Mary Whyte in her Charleston, South Carolina studio  Photo credit: Jack Alterman

Now more than ever, a humanist spirit, sensitivity to social injustices, and a respectful honoring of fellow man and woman regardless of race, color, or creed are desperately needed in our country. The Charleston, South Carolina watercolorist Mary Whyte is someone who has been delivering on these principles through her paintings for more than four decades. Over the years, her diverse series of portraits of everyday people with fascinating stories—from her Gullah series of Gullah women of Johns Island, South Carolina to her Working South collection featuring blue-collar workers to her most recent series honoring fifty American veterans titled WE THE PEOPLE—have paid homage to the beauty, interest, and dignity of human beings from all walks and stages of life.  

Summer Solstice (from the Gullah series) watercolor on paper, 30 x 39 ¼ in., private collection

Although Whyte has received many honors and awards throughout her career—and her work has been exhibited in and collected by museums and private collectors worldwide—the recent 2019 CBS Sunday Morning special on her WE THE PEOPLE: Portraits of Veterans in America was a significant milestone for her. The segment explored the origins, motivation, and process behind the seven-year project and also highlighted several stories from the veterans chosen to participate. In this Q+A, Whyte took time out of her busy schedule to answer some questions for us as well, explaining her goals for the exhibition, her reaction to the overwhelmingly positive response it has received, and moments of personal meaning and challenge from the creation phase—as well as answering questions about her life and work as one of America’s most enduring and endearing realist artists. 

Sweet Margaret, watercolor on paper, 14 x 17 in., private collection AM: Where is your studio currently located, and how long have you been living/painting there? What made you choose to settle in that region of the country?

MW: For almost thirty years my studio was located on Seabrook Island, South Carolina, where I lived. However, a few years ago, I moved to Charleston. When I originally moved south from Philadelphia I had no idea how the change would affect the direction of my life and work. I began painting the Gullah people who lived nearby, and I also spent several years doing a series of Southern blue-collar workers. It was all an amazing journey of discovery.

AM: You have recently completed a seven-year project titled WE THE PEOPLE: Portraits of Veterans in America that has culminated in a major exhibition (first on view at The City Gallery in Charleston and opening at the National Veterans Memorial and Museum in Columbus on September 18, 2020).
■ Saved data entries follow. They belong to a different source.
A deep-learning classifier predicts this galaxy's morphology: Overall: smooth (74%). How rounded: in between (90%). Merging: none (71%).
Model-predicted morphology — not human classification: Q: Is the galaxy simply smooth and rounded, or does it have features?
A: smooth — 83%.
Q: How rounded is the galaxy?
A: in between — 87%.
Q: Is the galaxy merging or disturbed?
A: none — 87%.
Where did the idea for this project originate and what were some of your goals that you hoped this collection of portraits would accomplish? 

MW: When the exhibition Working South was nearing the end of its five-museum tour, I began thinking about what my next series of paintings might be. I decided to do an all-encompassing portrait of America, with one painting from each of the fifty states. WE THE PEOPLE is not only a portrait of our veterans, who are indeed our truest Americans, but it is also a depiction of the diversity in our country today.
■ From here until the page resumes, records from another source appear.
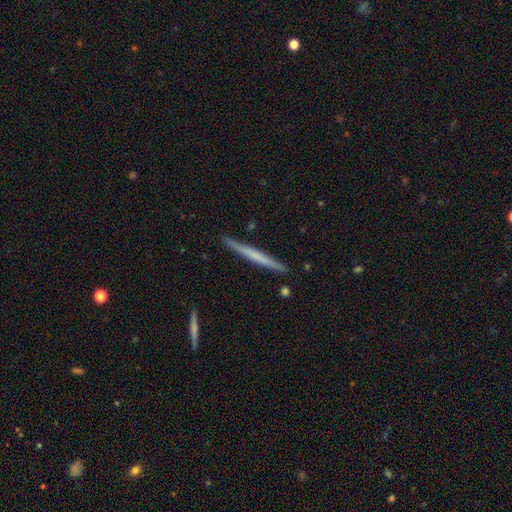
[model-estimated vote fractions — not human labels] The model was most divided on "smooth or featured": featured or disk: 48%, smooth: 46%, star or artifact: 5%. More confident: merging — none (91%).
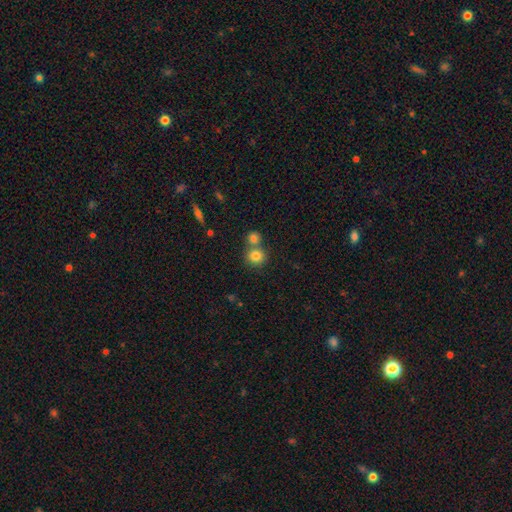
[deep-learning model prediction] Smooth or featured? smooth (81%)
How rounded? round (88%)
Merging? none (56%)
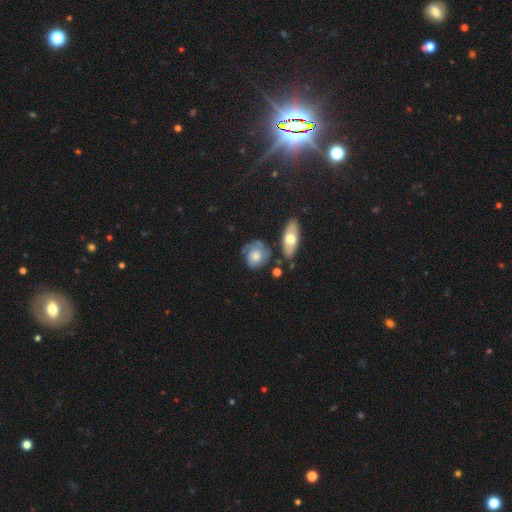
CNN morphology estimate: Overall: featured or disk (49%; smooth 45%). Merging: none (54%; minor disturbance 25%).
What I most wanted to accomplish in this exhibition was to give the public a new and different appreciation of our veterans and how much they sacrificed for the freedoms we enjoy today. WE THE PEOPLE is about the men and women who put their lives on the line to uphold our constitution and fundamental beliefs.

By a Thread (from the Working South series), watercolor on paper, 27 ¾ x 39 ¾ in., private collection

AM: Now that the paintings are done and you have been able to witness the reaction of both the public and the people you honored, what have been some of the unexpected results/reactions from this project that perhaps you didn’t anticipate?

MW: The public turnout in Charleston for the launch of the touring exhibition broke an attendance record. People came from all over the country. What touched me most were the veterans that came, especially the Vietnam vets. Their heartfelt reaction to being recognized in some of the paintings was surprising and moving.  On the whole, the response to the exhibition prompted me to start the Patriot Art Foundation, whose mission is to encourage, honor, and inspire veterans through art.

Bunker (from the WE THE PEOPLE: Portraits of Veterans in America series), watercolor on paper, 20 ¼ x 28 ¼ in.

AM: I’m sure each of the fifty paintings in this exhibition have special meaning for you and involved a unique story and journey, but is there one you can select and talk about that really moved you as an artist or challenged you in a way you haven’t been challenged before? 

MW: I knew that I had to include a homeless veteran in WE THE PEOPLE, and was able to find Dennis, who lives near Monterey, California. I had hired two other homeless veterans to guide me up into the woods where Dennis was living with his dog under a tarp, where I was able to get the photos and sketches I needed to do the painting. The resulting watercolor was Bunker, which addresses the challenges so many veterans face, including PTSD. The painting was one of the most challenging of the fifty, but it turned out to be the most meaningful, because of the friendship that resulted from it.

Flurries (from the WE THE PEOPLE: Portraits of Veterans in America series), watercolor on paper, 23 by 31 in. Navy veteran; rancher in New Mexico

AM: I love how you decided to depict these veterans who have fought for our country’s freedom in unconventional ways and you have chosen individuals who perhaps don’t fit the typical “veteran” stereotype. What were you hoping to communicate in the way you selected your subjects? What was the criteria for choosing who you would paint?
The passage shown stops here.